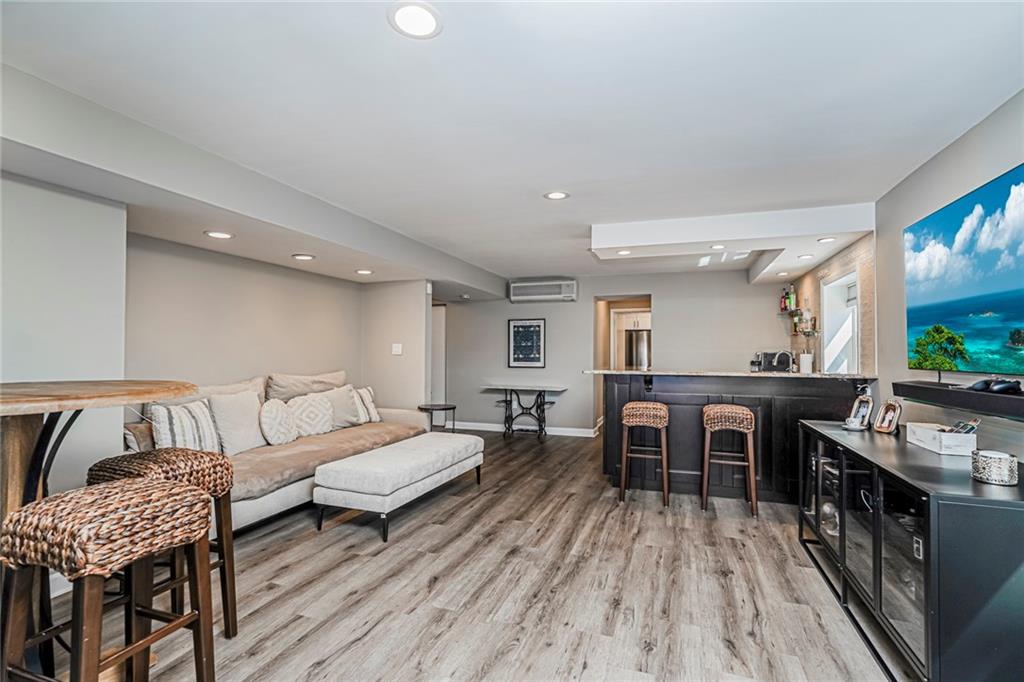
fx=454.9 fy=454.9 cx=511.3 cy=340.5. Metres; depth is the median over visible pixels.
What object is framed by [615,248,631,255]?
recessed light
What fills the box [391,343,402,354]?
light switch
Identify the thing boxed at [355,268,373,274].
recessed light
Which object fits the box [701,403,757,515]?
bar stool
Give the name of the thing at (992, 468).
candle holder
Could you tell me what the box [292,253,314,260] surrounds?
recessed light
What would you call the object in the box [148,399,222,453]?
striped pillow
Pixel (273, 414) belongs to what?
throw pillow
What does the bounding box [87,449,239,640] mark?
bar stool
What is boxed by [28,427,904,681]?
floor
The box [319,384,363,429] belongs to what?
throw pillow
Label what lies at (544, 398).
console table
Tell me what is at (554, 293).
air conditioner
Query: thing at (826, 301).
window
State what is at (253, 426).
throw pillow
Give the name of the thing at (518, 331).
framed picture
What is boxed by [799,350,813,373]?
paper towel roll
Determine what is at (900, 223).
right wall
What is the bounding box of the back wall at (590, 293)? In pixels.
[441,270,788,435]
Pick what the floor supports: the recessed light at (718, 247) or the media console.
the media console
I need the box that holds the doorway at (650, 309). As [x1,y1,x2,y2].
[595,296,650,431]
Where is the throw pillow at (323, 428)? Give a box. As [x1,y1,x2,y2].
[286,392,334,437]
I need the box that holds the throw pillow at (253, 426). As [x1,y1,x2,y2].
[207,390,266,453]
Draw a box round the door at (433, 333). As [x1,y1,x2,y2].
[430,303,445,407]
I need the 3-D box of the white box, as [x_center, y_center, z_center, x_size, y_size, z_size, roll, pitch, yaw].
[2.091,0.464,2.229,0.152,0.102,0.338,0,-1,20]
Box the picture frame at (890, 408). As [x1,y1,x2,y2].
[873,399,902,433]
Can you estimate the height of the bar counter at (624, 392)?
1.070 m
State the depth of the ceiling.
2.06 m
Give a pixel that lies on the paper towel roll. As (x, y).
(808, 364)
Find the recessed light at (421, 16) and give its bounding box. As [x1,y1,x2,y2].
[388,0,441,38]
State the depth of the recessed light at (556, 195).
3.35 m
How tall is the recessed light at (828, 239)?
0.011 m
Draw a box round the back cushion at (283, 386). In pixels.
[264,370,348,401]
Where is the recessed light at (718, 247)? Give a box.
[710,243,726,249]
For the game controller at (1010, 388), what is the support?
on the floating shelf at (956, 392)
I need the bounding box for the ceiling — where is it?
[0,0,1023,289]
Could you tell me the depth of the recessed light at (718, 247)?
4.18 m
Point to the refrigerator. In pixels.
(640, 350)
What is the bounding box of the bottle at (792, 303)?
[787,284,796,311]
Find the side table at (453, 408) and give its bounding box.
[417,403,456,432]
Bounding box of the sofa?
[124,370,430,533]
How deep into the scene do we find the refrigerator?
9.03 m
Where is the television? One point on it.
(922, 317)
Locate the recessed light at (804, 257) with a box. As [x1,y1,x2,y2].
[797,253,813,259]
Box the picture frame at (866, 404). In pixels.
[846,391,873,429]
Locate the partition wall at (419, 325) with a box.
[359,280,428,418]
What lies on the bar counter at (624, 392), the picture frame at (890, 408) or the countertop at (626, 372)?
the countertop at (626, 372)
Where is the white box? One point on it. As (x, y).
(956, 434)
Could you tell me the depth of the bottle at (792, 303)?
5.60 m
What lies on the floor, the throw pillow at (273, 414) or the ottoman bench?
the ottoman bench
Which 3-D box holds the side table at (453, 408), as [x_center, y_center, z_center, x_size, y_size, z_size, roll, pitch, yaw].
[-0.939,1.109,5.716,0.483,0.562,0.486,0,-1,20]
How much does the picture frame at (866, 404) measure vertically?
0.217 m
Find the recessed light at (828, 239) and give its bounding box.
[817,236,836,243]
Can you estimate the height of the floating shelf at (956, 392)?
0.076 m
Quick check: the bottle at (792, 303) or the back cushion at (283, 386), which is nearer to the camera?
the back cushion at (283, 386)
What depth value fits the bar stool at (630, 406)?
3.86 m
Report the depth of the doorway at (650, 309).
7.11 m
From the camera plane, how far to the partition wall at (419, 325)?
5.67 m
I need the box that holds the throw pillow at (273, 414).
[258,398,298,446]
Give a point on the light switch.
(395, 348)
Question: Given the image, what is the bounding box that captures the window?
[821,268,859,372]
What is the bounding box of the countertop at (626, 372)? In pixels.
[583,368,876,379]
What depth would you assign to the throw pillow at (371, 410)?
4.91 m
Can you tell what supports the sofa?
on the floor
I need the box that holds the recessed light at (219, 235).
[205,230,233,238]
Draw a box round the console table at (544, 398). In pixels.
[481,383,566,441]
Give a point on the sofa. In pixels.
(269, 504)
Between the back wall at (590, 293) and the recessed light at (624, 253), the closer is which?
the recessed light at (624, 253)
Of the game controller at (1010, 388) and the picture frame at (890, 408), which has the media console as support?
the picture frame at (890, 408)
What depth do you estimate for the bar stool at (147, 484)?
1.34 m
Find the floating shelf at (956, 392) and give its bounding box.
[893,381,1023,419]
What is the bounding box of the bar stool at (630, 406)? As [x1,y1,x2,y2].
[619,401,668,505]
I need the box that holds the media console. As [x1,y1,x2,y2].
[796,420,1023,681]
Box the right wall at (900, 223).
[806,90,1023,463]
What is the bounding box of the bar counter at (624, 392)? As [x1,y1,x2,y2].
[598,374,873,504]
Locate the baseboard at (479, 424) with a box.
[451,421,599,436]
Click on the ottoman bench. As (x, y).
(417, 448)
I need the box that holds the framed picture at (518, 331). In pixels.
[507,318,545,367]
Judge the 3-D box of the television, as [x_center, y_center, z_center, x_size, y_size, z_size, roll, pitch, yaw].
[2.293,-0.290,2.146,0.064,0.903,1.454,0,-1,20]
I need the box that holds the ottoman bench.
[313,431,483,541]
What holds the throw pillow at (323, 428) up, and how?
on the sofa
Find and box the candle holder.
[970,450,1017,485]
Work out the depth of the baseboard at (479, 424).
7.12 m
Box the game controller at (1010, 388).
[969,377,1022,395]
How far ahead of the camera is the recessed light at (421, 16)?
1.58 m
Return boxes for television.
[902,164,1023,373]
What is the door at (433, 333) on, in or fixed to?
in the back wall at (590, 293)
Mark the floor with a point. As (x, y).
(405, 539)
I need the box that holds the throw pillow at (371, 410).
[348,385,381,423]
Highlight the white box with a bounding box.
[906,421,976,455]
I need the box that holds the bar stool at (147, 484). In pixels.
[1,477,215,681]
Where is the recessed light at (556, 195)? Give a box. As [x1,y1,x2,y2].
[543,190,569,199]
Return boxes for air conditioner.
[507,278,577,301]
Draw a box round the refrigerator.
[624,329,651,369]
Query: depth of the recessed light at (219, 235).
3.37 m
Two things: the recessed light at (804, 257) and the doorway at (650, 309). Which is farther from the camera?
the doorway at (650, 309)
============================================================
▶ **TASK TO CARRY OUT**: Write every record out again exactly; no pictures belong in the copy.

▶ **RESPONSE**:
fx=454.9 fy=454.9 cx=511.3 cy=340.5. Metres; depth is the median over visible pixels.
What object is framed by [615,248,631,255]?
recessed light
What fills the box [391,343,402,354]?
light switch
Identify the thing boxed at [355,268,373,274].
recessed light
Which object fits the box [701,403,757,515]?
bar stool
Give the name of the thing at (992, 468).
candle holder
Could you tell me what the box [292,253,314,260] surrounds?
recessed light
What would you call the object in the box [148,399,222,453]?
striped pillow
Pixel (273, 414) belongs to what?
throw pillow
What does the bounding box [87,449,239,640] mark?
bar stool
What is boxed by [28,427,904,681]?
floor
The box [319,384,363,429] belongs to what?
throw pillow
Label what lies at (544, 398).
console table
Tell me what is at (554, 293).
air conditioner
Query: thing at (826, 301).
window
State what is at (253, 426).
throw pillow
Give the name of the thing at (518, 331).
framed picture
What is boxed by [799,350,813,373]?
paper towel roll
Determine what is at (900, 223).
right wall
What is the bounding box of the back wall at (590, 293)? In pixels.
[441,270,788,435]
Pick what the floor supports: the recessed light at (718, 247) or the media console.
the media console
I need the box that holds the doorway at (650, 309). As [x1,y1,x2,y2].
[595,296,650,431]
Where is the throw pillow at (323, 428)? Give a box. As [x1,y1,x2,y2].
[286,392,334,437]
I need the box that holds the throw pillow at (253, 426). As [x1,y1,x2,y2].
[207,390,266,453]
Draw a box round the door at (433, 333). As [x1,y1,x2,y2].
[430,303,445,407]
I need the 3-D box of the white box, as [x_center, y_center, z_center, x_size, y_size, z_size, roll, pitch, yaw].
[2.091,0.464,2.229,0.152,0.102,0.338,0,-1,20]
Box the picture frame at (890, 408). As [x1,y1,x2,y2].
[873,399,902,433]
Can you estimate the height of the bar counter at (624, 392)?
1.070 m
State the depth of the ceiling.
2.06 m
Give a pixel that lies on the paper towel roll. As (x, y).
(808, 364)
Find the recessed light at (421, 16) and give its bounding box. As [x1,y1,x2,y2].
[388,0,441,38]
State the depth of the recessed light at (556, 195).
3.35 m
How tall is the recessed light at (828, 239)?
0.011 m
Draw a box round the back cushion at (283, 386). In pixels.
[264,370,348,401]
Where is the recessed light at (718, 247)? Give a box.
[710,243,726,249]
For the game controller at (1010, 388), what is the support?
on the floating shelf at (956, 392)
I need the bounding box for the ceiling — where is it?
[0,0,1023,289]
Could you tell me the depth of the recessed light at (718, 247)?
4.18 m
Point to the refrigerator. In pixels.
(640, 350)
What is the bounding box of the bottle at (792, 303)?
[787,284,796,311]
Find the side table at (453, 408) and give its bounding box.
[417,403,456,432]
Bounding box of the sofa?
[124,370,430,533]
How deep into the scene do we find the refrigerator?
9.03 m
Where is the television? One point on it.
(922, 317)
Locate the recessed light at (804, 257) with a box. As [x1,y1,x2,y2].
[797,253,813,259]
Box the picture frame at (866, 404). In pixels.
[846,391,873,429]
Locate the partition wall at (419, 325) with a box.
[359,280,428,418]
What lies on the bar counter at (624, 392), the picture frame at (890, 408) or the countertop at (626, 372)?
the countertop at (626, 372)
Where is the white box? One point on it. As (x, y).
(956, 434)
Could you tell me the depth of the bottle at (792, 303)?
5.60 m
What lies on the floor, the throw pillow at (273, 414) or the ottoman bench?
the ottoman bench
Which 3-D box holds the side table at (453, 408), as [x_center, y_center, z_center, x_size, y_size, z_size, roll, pitch, yaw].
[-0.939,1.109,5.716,0.483,0.562,0.486,0,-1,20]
How much does the picture frame at (866, 404) measure vertically?
0.217 m
Find the recessed light at (828, 239) and give its bounding box.
[817,236,836,243]
Can you estimate the height of the floating shelf at (956, 392)?
0.076 m
Quick check: the bottle at (792, 303) or the back cushion at (283, 386), which is nearer to the camera?
the back cushion at (283, 386)
What depth value fits the bar stool at (630, 406)?
3.86 m
Report the depth of the doorway at (650, 309).
7.11 m
From the camera plane, how far to the partition wall at (419, 325)?
5.67 m
I need the box that holds the throw pillow at (273, 414).
[258,398,298,446]
Give a point on the light switch.
(395, 348)
Question: Given the image, what is the bounding box that captures the window?
[821,268,859,372]
What is the bounding box of the countertop at (626, 372)? In pixels.
[583,368,876,379]
What depth would you assign to the throw pillow at (371, 410)?
4.91 m
Can you tell what supports the sofa?
on the floor
I need the box that holds the recessed light at (219, 235).
[205,230,233,238]
Draw a box round the console table at (544, 398). In pixels.
[481,383,566,441]
Give a point on the sofa. In pixels.
(269, 504)
Between the back wall at (590, 293) and the recessed light at (624, 253), the closer is which?
the recessed light at (624, 253)
Of the game controller at (1010, 388) and the picture frame at (890, 408), which has the media console as support?
the picture frame at (890, 408)
What depth do you estimate for the bar stool at (147, 484)?
1.34 m
Find the floating shelf at (956, 392) and give its bounding box.
[893,381,1023,419]
What is the bounding box of the bar stool at (630, 406)? As [x1,y1,x2,y2].
[619,401,668,505]
I need the box that holds the media console. As [x1,y1,x2,y2].
[796,420,1023,681]
Box the right wall at (900, 223).
[806,90,1023,463]
What is the bounding box of the bar counter at (624, 392)? As [x1,y1,x2,y2].
[598,374,873,504]
Locate the baseboard at (479, 424) with a box.
[451,421,599,436]
Click on the ottoman bench. As (x, y).
(417, 448)
I need the box that holds the framed picture at (518, 331). In pixels.
[507,318,545,367]
Judge the 3-D box of the television, as [x_center, y_center, z_center, x_size, y_size, z_size, roll, pitch, yaw].
[2.293,-0.290,2.146,0.064,0.903,1.454,0,-1,20]
I need the box that holds the ottoman bench.
[313,431,483,541]
What holds the throw pillow at (323, 428) up, and how?
on the sofa
Find and box the candle holder.
[970,450,1017,485]
Work out the depth of the baseboard at (479, 424).
7.12 m
Box the game controller at (1010, 388).
[969,377,1022,395]
How far ahead of the camera is the recessed light at (421, 16)?
1.58 m
Return boxes for television.
[902,164,1023,373]
What is the door at (433, 333) on, in or fixed to?
in the back wall at (590, 293)
Mark the floor with a point. As (x, y).
(405, 539)
I need the box that holds the throw pillow at (371, 410).
[348,385,381,423]
Highlight the white box with a bounding box.
[906,421,976,455]
I need the box that holds the bar stool at (147, 484). In pixels.
[1,477,215,681]
Where is the recessed light at (556, 195)? Give a box. As [x1,y1,x2,y2].
[543,190,569,199]
Return boxes for air conditioner.
[507,278,577,301]
Draw a box round the refrigerator.
[624,329,651,369]
Query: depth of the recessed light at (219, 235).
3.37 m
Two things: the recessed light at (804, 257) and the doorway at (650, 309). Which is farther from the camera?
the doorway at (650, 309)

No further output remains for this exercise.